Hamdan Abu-Elaya, 18 tahun, ditembak mati oleh pasukan Israel di desa al-Mughayyir, beberapa kilometer dari ladang Brahim.
Ibunya mengatakan ia pergi melihat kebakaran yang dinyalakan pemukim di sekitarnya. "Aku membesarkannya selama 18 tahun, dan ia pergi dalam sekejap," katanya.
Ketika kami menanyakan kejadian itu pada tentara Israel, mereka menyebut "teroris" telah melemparkan batu dan molotov ke pasukan di desa, dan tentara "membalas dengan tembakan untuk menghilangkan ancaman".
Ratusan orang memenuhi rumah Hamdan pada Minggu untuk pemakamannya. Jenazahnya dibawa masuk agar sang ibu bisa berpamitan.
Ayahnya, Ameen Abu Elaya, dengan amarah berkata pada kerabat bahwa ia menolak menunjukkan air mata pada Israel.

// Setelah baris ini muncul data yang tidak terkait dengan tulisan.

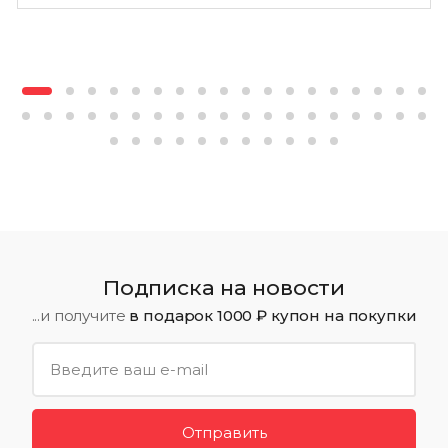
Подписка на новости
...и получите
в подарок 1000 ₽ купон на покупки
Отправить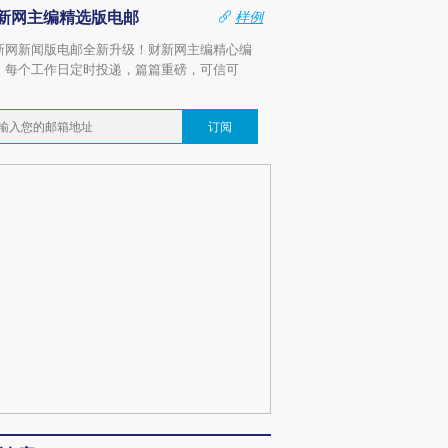
新网主编精选版电邮
样例
新网新闻版电邮全新升级！财新网主编精心编
，每个工作日定时投递，篇篇重磅，可信可
。
订阅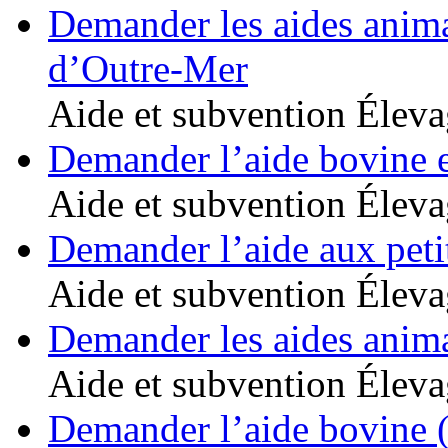
Demander les aides anima
d’Outre-Mer
Aide et subvention
Éleva
Demander l’aide bovine 
Aide et subvention
Éleva
Demander l’aide aux peti
Aide et subvention
Éleva
Demander les aides anim
Aide et subvention
Éleva
Demander l’aide bovine 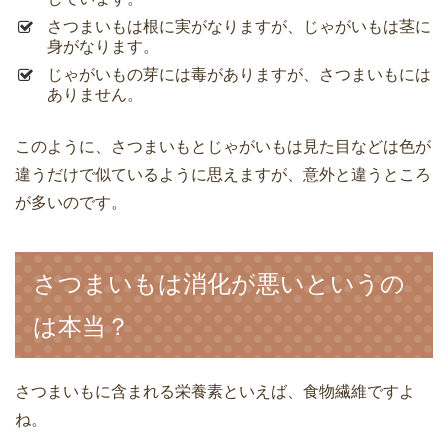
さつまいもは根に実がなりますが、じゃがいもは茎に
身がなります。
じゃがいもの芽には毒がありますが、さつまいもには
ありません。
このように、さつまいもとじゃがいもは見た目などは色が
違うだけで似ているように思えますが、意外と違うところ
が多いのです。
さつまいもは消化が悪いというの
は本当？
さつまいもに含まれる栄養素といえば、食物繊維ですよ
ね。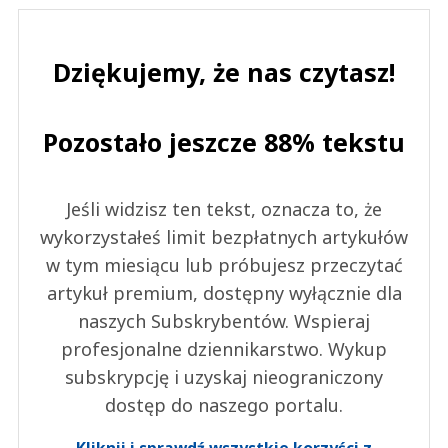
Dziękujemy, że nas czytasz!
Pozostało jeszcze 88% tekstu
Jeśli widzisz ten tekst, oznacza to, że
wykorzystałeś limit bezpłatnych artykułów
w tym miesiącu lub próbujesz przeczytać
artykuł premium, dostępny wyłącznie dla
naszych Subskrybentów. Wspieraj
profesjonalne dziennikarstwo. Wykup
subskrypcję i uzyskaj nieograniczony
dostęp do naszego portalu.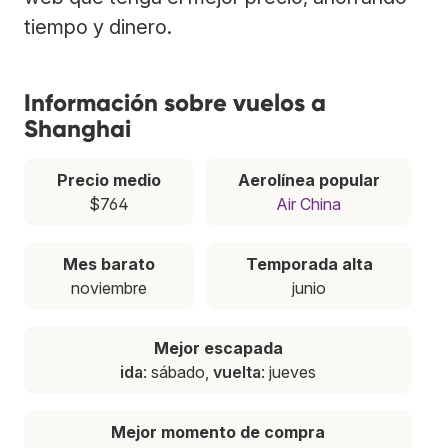
tiempo y dinero.
Información sobre vuelos a
Shanghai
Precio medio
Aerolínea popular
$764
Air China
Mes barato
Temporada alta
noviembre
junio
Mejor escapada
ida
: sábado,
vuelta
: jueves
Mejor momento de compra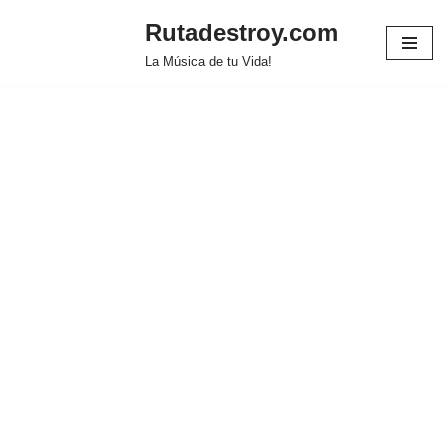
Rutadestroy.com
Saltar
La Música de tu Vida!
al
contenido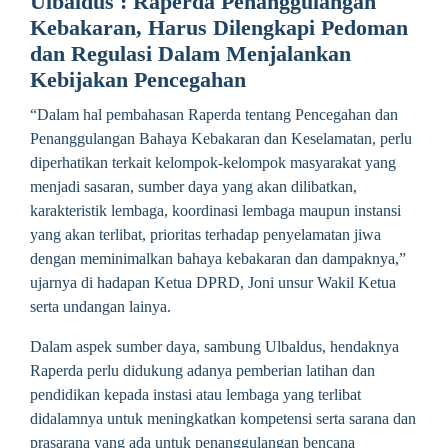
Ulbaldus : Raperda Penanggulangan
Kebakaran, Harus Dilengkapi Pedoman
dan Regulasi Dalam Menjalankan
Kebijakan Pencegahan
“Dalam hal pembahasan Raperda tentang Pencegahan dan
Penanggulangan Bahaya Kebakaran dan Keselamatan, perlu
diperhatikan terkait kelompok-kelompok masyarakat yang
menjadi sasaran, sumber daya yang akan dilibatkan,
karakteristik lembaga, koordinasi lembaga maupun instansi
yang akan terlibat, prioritas terhadap penyelamatan jiwa
dengan meminimalkan bahaya kebakaran dan dampaknya,”
ujarnya di hadapan Ketua DPRD, Joni unsur Wakil Ketua
serta undangan lainya.
Dalam aspek sumber daya, sambung Ulbaldus, hendaknya
Raperda perlu didukung adanya pemberian latihan dan
pendidikan kepada instasi atau lembaga yang terlibat
didalamnya untuk meningkatkan kompetensi serta sarana dan
prasarana yang ada untuk penanggulangan bencana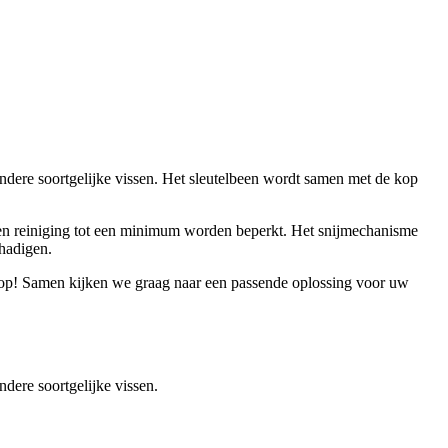
ndere soortgelijke vissen. Het sleutelbeen wordt samen met de kop
en reiniging tot een minimum worden beperkt. Het snijmechanisme
hadigen.
op! Samen kijken we graag naar een passende oplossing voor uw
dere soortgelijke vissen.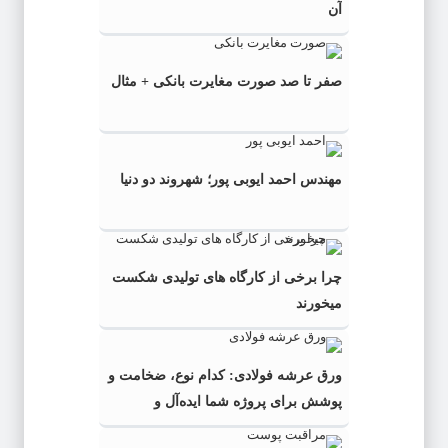
آن
صفر تا صد صورت مغایرت بانکی + مثال
مهندس احمد ایوبی ‌پور؛ شهروند دو دنیا
چرا برخی از کارگاه‌ های تولیدی شکست
میخورند
ورق عرشه فولادی: کدام نوع، ضخامت و
پوشش برای پروژه شما ایده‌آل و
به‌صرفه‌تر است؟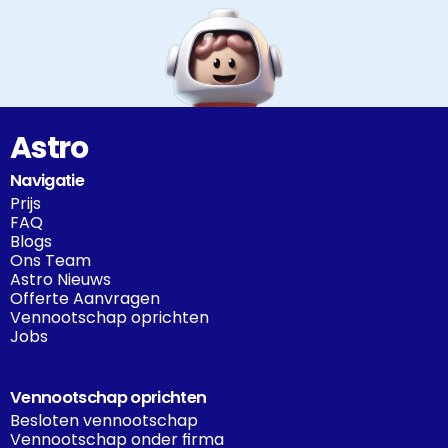
Astro
Navigatie
Prijs
FAQ
Blogs
Ons Team
Astro Nieuws
Offerte Aanvragen
Vennootschap oprichten
Jobs
Vennootschap oprichten
Besloten vennootschap
Vennootschap onder firma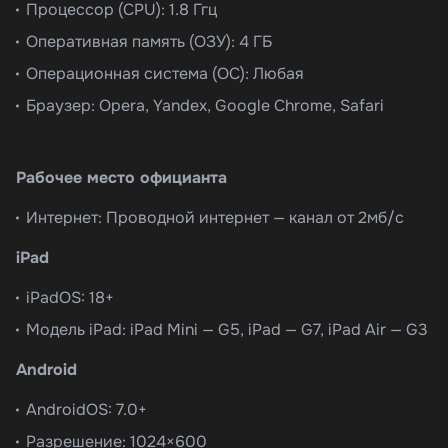
Процессор (CPU): 1.8 Ггц
Оперативная память (ОЗУ): 4 ГБ
Операционная система (ОС): Любая
Браузер: Opera, Yandex, Google Chrome, Safari
Рабочее место официанта
Интернет: Проводной интернет — канал от 2мб/с
iPad
iPadOS: 18+
Модель iPad: iPad Mini — G5, iPad — G7, iPad Air — G3
Android
AndroidOS: 7.0+
Разрешение: 1024×600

"Mereka kira dengan membunuh anak kami, kami akan pergi," ujarnya. "Aku tak akan berteriak dan bertanya ‘mengapa ia pergi?’ Aku tak sedih ia meninggal. Aku mendorong pemuda untuk lakukan apa pun melawan penjajah kriminal ini."
Di masjid setempat, jenazah Hamdan disambut bak pahlawan saat dibawa untuk shalat jenazah. Bendera Palestina berkibar bersama bendera Fatah dan Hamas di atap serta jendela. Kerumunan orang berbaris menyambut usungan jenazah.
Dalam konflik ini, setiap kelahiran dan pemakaman hanya memperkuat ikatan pada tanah.